Pose landmark coordinates
+===+

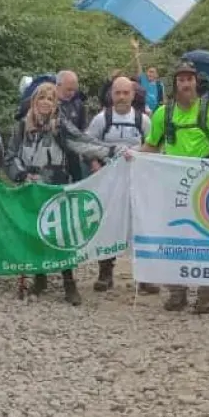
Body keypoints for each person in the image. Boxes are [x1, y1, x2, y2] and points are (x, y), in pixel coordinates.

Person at [5, 81, 113, 305]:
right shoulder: (21, 127)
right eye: (41, 98)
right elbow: (10, 156)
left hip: (56, 184)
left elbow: (83, 143)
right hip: (31, 187)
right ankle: (40, 278)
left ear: (55, 104)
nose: (45, 102)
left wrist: (112, 151)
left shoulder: (61, 126)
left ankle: (69, 283)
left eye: (50, 99)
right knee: (34, 233)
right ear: (34, 101)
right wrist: (22, 174)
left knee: (61, 235)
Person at [142, 59, 209, 314]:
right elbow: (151, 145)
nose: (185, 83)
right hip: (173, 187)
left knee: (207, 239)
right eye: (181, 79)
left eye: (189, 79)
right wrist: (133, 157)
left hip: (206, 185)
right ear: (175, 83)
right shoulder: (163, 113)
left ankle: (205, 295)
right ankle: (177, 293)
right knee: (174, 238)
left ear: (196, 82)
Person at [86, 75, 157, 295]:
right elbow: (87, 145)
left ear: (133, 95)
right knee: (107, 224)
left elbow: (154, 146)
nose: (122, 97)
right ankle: (105, 274)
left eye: (126, 93)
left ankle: (144, 276)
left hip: (137, 181)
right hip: (109, 181)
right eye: (118, 92)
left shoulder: (143, 120)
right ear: (111, 95)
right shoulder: (101, 119)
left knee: (141, 226)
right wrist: (95, 165)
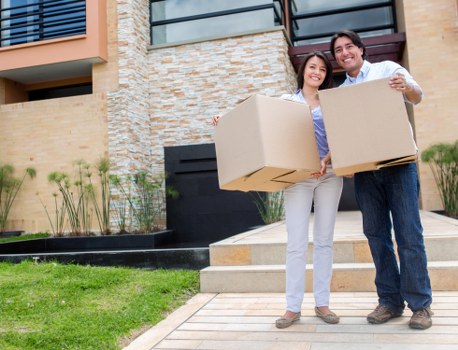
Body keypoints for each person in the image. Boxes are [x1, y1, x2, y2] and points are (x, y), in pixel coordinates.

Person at [213, 51, 343, 327]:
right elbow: (255, 105)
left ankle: (322, 304)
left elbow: (343, 136)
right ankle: (292, 308)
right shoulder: (288, 101)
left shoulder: (333, 103)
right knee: (296, 243)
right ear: (303, 71)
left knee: (324, 242)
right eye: (312, 67)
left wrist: (325, 160)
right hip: (299, 178)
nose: (316, 72)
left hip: (329, 175)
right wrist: (225, 115)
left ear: (326, 75)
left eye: (322, 69)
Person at [329, 30, 433, 330]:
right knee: (376, 235)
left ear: (361, 50)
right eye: (338, 50)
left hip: (399, 165)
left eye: (349, 46)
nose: (344, 52)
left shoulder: (387, 69)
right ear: (336, 58)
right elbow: (345, 134)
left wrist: (406, 87)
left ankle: (421, 305)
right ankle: (389, 301)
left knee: (408, 234)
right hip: (365, 171)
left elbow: (417, 95)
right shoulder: (341, 92)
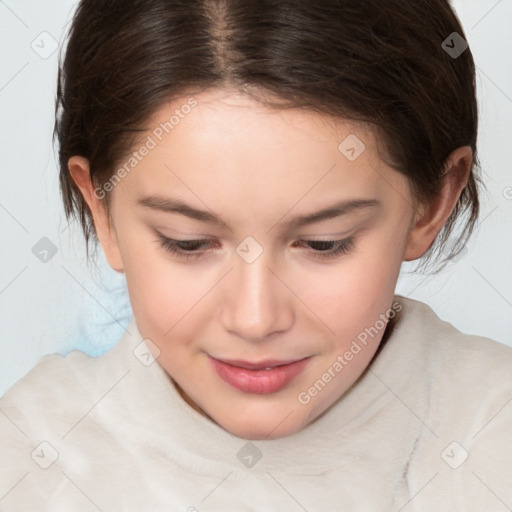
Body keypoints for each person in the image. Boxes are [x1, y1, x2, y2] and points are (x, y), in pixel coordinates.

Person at [1, 0, 511, 510]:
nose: (254, 319)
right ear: (102, 210)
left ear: (431, 203)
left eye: (323, 243)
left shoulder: (494, 438)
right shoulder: (30, 460)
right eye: (188, 242)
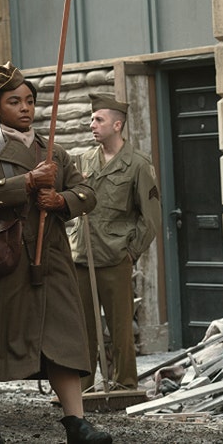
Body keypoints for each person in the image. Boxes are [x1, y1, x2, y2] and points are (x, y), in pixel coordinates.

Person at [0, 62, 111, 444]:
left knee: (63, 340)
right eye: (15, 101)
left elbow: (87, 194)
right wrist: (26, 181)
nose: (25, 107)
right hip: (2, 258)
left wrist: (61, 199)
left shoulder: (54, 149)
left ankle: (76, 423)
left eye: (29, 100)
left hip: (51, 258)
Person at [70, 93, 159, 393]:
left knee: (120, 328)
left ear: (117, 125)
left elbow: (151, 218)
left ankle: (124, 384)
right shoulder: (83, 161)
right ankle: (82, 387)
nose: (91, 124)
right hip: (82, 257)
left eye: (99, 119)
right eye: (92, 119)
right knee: (83, 330)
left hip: (115, 258)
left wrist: (131, 251)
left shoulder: (137, 165)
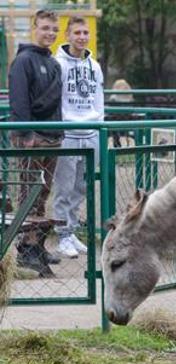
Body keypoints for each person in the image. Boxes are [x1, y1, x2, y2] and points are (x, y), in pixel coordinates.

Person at [8, 9, 64, 277]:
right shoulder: (24, 60)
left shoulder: (53, 63)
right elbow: (18, 100)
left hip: (52, 136)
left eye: (54, 29)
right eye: (45, 28)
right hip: (32, 138)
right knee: (28, 191)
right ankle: (25, 248)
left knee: (43, 192)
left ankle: (35, 243)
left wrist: (59, 132)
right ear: (34, 28)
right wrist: (26, 133)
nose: (50, 33)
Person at [52, 15, 104, 259]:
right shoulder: (58, 64)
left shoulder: (94, 66)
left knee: (81, 187)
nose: (82, 37)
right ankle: (61, 234)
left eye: (85, 32)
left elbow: (98, 99)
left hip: (91, 132)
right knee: (64, 187)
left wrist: (100, 127)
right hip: (68, 133)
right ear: (68, 35)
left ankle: (71, 231)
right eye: (77, 33)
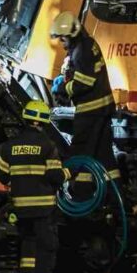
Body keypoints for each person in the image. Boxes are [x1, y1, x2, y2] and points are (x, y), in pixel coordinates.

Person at [0, 100, 68, 273]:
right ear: (44, 121)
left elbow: (1, 176)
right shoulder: (48, 146)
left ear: (26, 119)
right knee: (46, 247)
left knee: (28, 245)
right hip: (43, 208)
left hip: (20, 208)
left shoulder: (10, 147)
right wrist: (68, 173)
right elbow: (56, 177)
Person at [50, 11, 121, 200]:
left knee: (80, 151)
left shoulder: (81, 50)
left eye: (62, 38)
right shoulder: (86, 44)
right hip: (102, 110)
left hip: (90, 112)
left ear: (71, 35)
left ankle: (80, 194)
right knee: (104, 156)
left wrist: (64, 88)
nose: (61, 43)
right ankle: (115, 197)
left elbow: (85, 82)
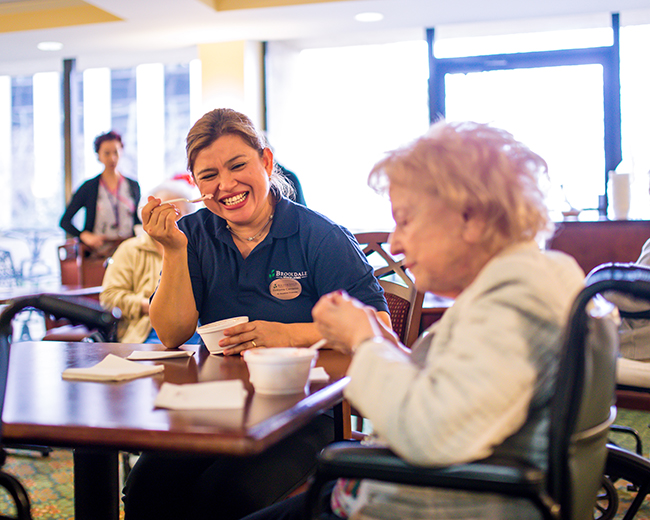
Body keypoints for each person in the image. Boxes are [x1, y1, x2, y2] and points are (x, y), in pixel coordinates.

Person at [238, 120, 586, 520]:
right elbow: (451, 397)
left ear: (469, 218)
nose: (394, 242)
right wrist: (374, 338)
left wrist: (364, 339)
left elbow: (429, 431)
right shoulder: (543, 278)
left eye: (405, 220)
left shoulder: (515, 304)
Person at [123, 108, 389, 520]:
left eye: (238, 165)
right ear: (195, 184)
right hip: (215, 405)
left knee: (223, 496)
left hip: (306, 410)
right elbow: (172, 334)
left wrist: (289, 334)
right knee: (146, 488)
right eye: (208, 175)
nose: (226, 185)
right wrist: (172, 251)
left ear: (266, 162)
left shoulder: (318, 235)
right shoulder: (192, 233)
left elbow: (381, 327)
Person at [99, 178, 199, 344]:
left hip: (196, 331)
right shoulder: (131, 249)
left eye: (175, 213)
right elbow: (109, 297)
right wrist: (150, 306)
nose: (166, 219)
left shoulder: (196, 248)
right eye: (160, 212)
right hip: (145, 334)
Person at [59, 130, 141, 254]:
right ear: (98, 155)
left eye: (116, 152)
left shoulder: (132, 185)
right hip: (99, 252)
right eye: (106, 153)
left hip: (128, 250)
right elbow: (65, 221)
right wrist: (84, 236)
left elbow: (136, 220)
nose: (112, 158)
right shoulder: (89, 187)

+===+

Print the entries again exactly as they appear above. Do not print the pictures.

Solution to this task
Body keypoints for each person in the image. Boxes are [x1, y1, x2, y2] and points are (x, y), in pixel coordinates.

Person at [5, 81, 113, 305]:
right shoulder: (21, 127)
right eye: (41, 98)
right elbow: (10, 156)
left hip: (56, 184)
left elbow: (83, 143)
right hip: (31, 187)
right ankle: (40, 278)
left ear: (55, 104)
nose: (45, 102)
left wrist: (112, 151)
left shoulder: (61, 126)
left ankle: (69, 283)
left eye: (50, 99)
right knee: (34, 233)
right ear: (34, 101)
right wrist: (22, 174)
left knee: (61, 235)
Person at [142, 59, 209, 314]:
right elbow: (151, 145)
nose: (185, 83)
right hip: (173, 187)
left knee: (207, 239)
right eye: (181, 79)
left eye: (189, 79)
right wrist: (133, 157)
left hip: (206, 185)
right ear: (175, 83)
right shoulder: (163, 113)
left ankle: (205, 295)
right ankle: (177, 293)
right knee: (174, 238)
left ear: (196, 82)
Person at [86, 75, 157, 295]:
right elbow: (87, 145)
left ear: (133, 95)
right knee: (107, 224)
left elbow: (154, 146)
nose: (122, 97)
right ankle: (105, 274)
left eye: (126, 93)
left ankle: (144, 276)
left hip: (137, 181)
right hip: (109, 181)
right eye: (118, 92)
left shoulder: (143, 120)
right ear: (111, 95)
right shoulder: (101, 119)
left knee: (141, 226)
right wrist: (95, 165)
Body keypoints for each person in the image. Boxes are [x1, y1, x2, y2] and points are (x, y), in pixel coordinates.

Person at [213, 51, 343, 327]:
right elbow: (255, 105)
left ankle: (322, 304)
left elbow: (343, 136)
right ankle: (292, 308)
right shoulder: (288, 101)
left shoulder: (333, 103)
right knee: (296, 243)
right ear: (303, 71)
left knee: (324, 242)
right eye: (312, 67)
left wrist: (325, 160)
right hip: (299, 178)
nose: (316, 72)
left hip: (329, 175)
right wrist: (225, 115)
left ear: (326, 75)
left eye: (322, 69)
Person at [329, 30, 433, 330]:
right knee: (376, 235)
left ear: (361, 50)
right eye: (338, 50)
left hip: (399, 165)
left eye: (349, 46)
nose: (344, 52)
left shoulder: (387, 69)
right ear: (336, 58)
right elbow: (345, 134)
left wrist: (406, 87)
left ankle: (421, 305)
right ankle: (389, 301)
left knee: (408, 234)
right hip: (365, 171)
left elbow: (417, 95)
right shoulder: (341, 92)
Body keypoints for each person in the image. Boxes are [x1, y1, x2, y2] and points are (x, y), in pixel coordinates.

Person at [1, 0, 511, 510]:
nose: (254, 319)
right ear: (102, 210)
left ear: (431, 203)
left eye: (323, 243)
left shoulder: (494, 438)
right shoulder: (30, 460)
right eye: (188, 242)
Body keypoints for each person in the image. Boxes are [x1, y1, x2, y2] and points are (x, y), in pixel coordinates.

Person at [0, 62, 111, 444]:
left knee: (63, 340)
right eye: (15, 101)
left elbow: (87, 194)
right wrist: (26, 181)
nose: (25, 107)
right hip: (2, 258)
left wrist: (61, 199)
left shoulder: (54, 149)
left ankle: (76, 423)
left eye: (29, 100)
left hip: (51, 258)
Person at [70, 93, 159, 393]:
left knee: (120, 328)
left ear: (117, 125)
left elbow: (151, 218)
left ankle: (124, 384)
right shoulder: (83, 161)
right ankle: (82, 387)
nose: (91, 124)
right hip: (82, 257)
left eye: (99, 119)
right eye: (92, 119)
right knee: (83, 330)
left hip: (115, 258)
left wrist: (131, 251)
left shoulder: (137, 165)
Body keypoints for each person in the image. Boxes are [x1, y1, x2, y2] and points are (x, y), in pixel coordinates.

Person at [8, 9, 64, 277]:
right shoulder: (24, 60)
left shoulder: (53, 63)
right elbow: (18, 100)
left hip: (52, 136)
left eye: (54, 29)
right eye: (45, 28)
right hip: (32, 138)
right knee: (28, 191)
right ankle: (25, 248)
left knee: (43, 192)
left ankle: (35, 243)
left wrist: (59, 132)
right ear: (34, 28)
right wrist: (26, 133)
nose: (50, 33)
Person at [52, 15, 104, 259]:
right shoulder: (58, 64)
left shoulder: (94, 66)
left knee: (81, 187)
nose: (82, 37)
right ankle: (61, 234)
left eye: (85, 32)
left elbow: (98, 99)
left hip: (91, 132)
right knee: (64, 187)
left wrist: (100, 127)
right hip: (68, 133)
right ear: (68, 35)
left ankle: (71, 231)
right eye: (77, 33)
Body keypoints for each person in the image. Boxes are [x1, y1, x2, y2] and points are (x, y), in pixel coordinates.

Person at [0, 100, 68, 273]:
right ear: (44, 121)
left elbow: (1, 176)
right shoulder: (48, 146)
left ear: (26, 119)
right knee: (46, 247)
left knee: (28, 245)
right hip: (43, 208)
left hip: (20, 208)
left shoulder: (10, 147)
right wrist: (68, 173)
right elbow: (56, 177)
Person at [50, 11, 121, 200]:
left knee: (80, 151)
left shoulder: (81, 50)
left eye: (62, 38)
right shoulder: (86, 44)
right hip: (102, 110)
left hip: (90, 112)
left ear: (71, 35)
left ankle: (80, 194)
right knee: (104, 156)
left wrist: (64, 88)
nose: (61, 43)
right ankle: (115, 197)
left elbow: (85, 82)
Body keypoints for each person in the image. Boxes are [x1, y1, x2, y2] and points are (x, y), in pixel coordinates.

Person at [238, 120, 586, 520]:
right elbow: (451, 397)
left ear: (469, 218)
nose: (394, 242)
right wrist: (374, 338)
left wrist: (364, 339)
left elbow: (429, 431)
right shoulder: (543, 278)
left eye: (405, 220)
left shoulder: (515, 304)
Person at [123, 108, 389, 520]:
left eye: (238, 165)
right ear: (195, 184)
right hip: (215, 405)
left knee: (223, 496)
left hip: (306, 410)
right elbow: (172, 334)
left wrist: (289, 334)
right knee: (146, 488)
right eye: (208, 175)
nose: (226, 185)
right wrist: (172, 251)
left ear: (266, 162)
left shoulder: (318, 235)
right shoulder: (192, 233)
left elbow: (381, 327)
Person at [99, 178, 199, 344]:
left hip: (196, 331)
right shoulder: (131, 249)
left eye: (175, 213)
right elbow: (109, 297)
right wrist: (150, 306)
nose: (166, 219)
left shoulder: (196, 248)
right eye: (160, 212)
right hip: (145, 334)
Person at [59, 130, 141, 254]:
right ear: (98, 155)
left eye: (116, 152)
left shoulder: (132, 185)
right hip: (99, 252)
right eye: (106, 153)
left hip: (128, 250)
right elbow: (65, 221)
right wrist: (84, 236)
left elbow: (136, 220)
nose: (112, 158)
right shoulder: (89, 187)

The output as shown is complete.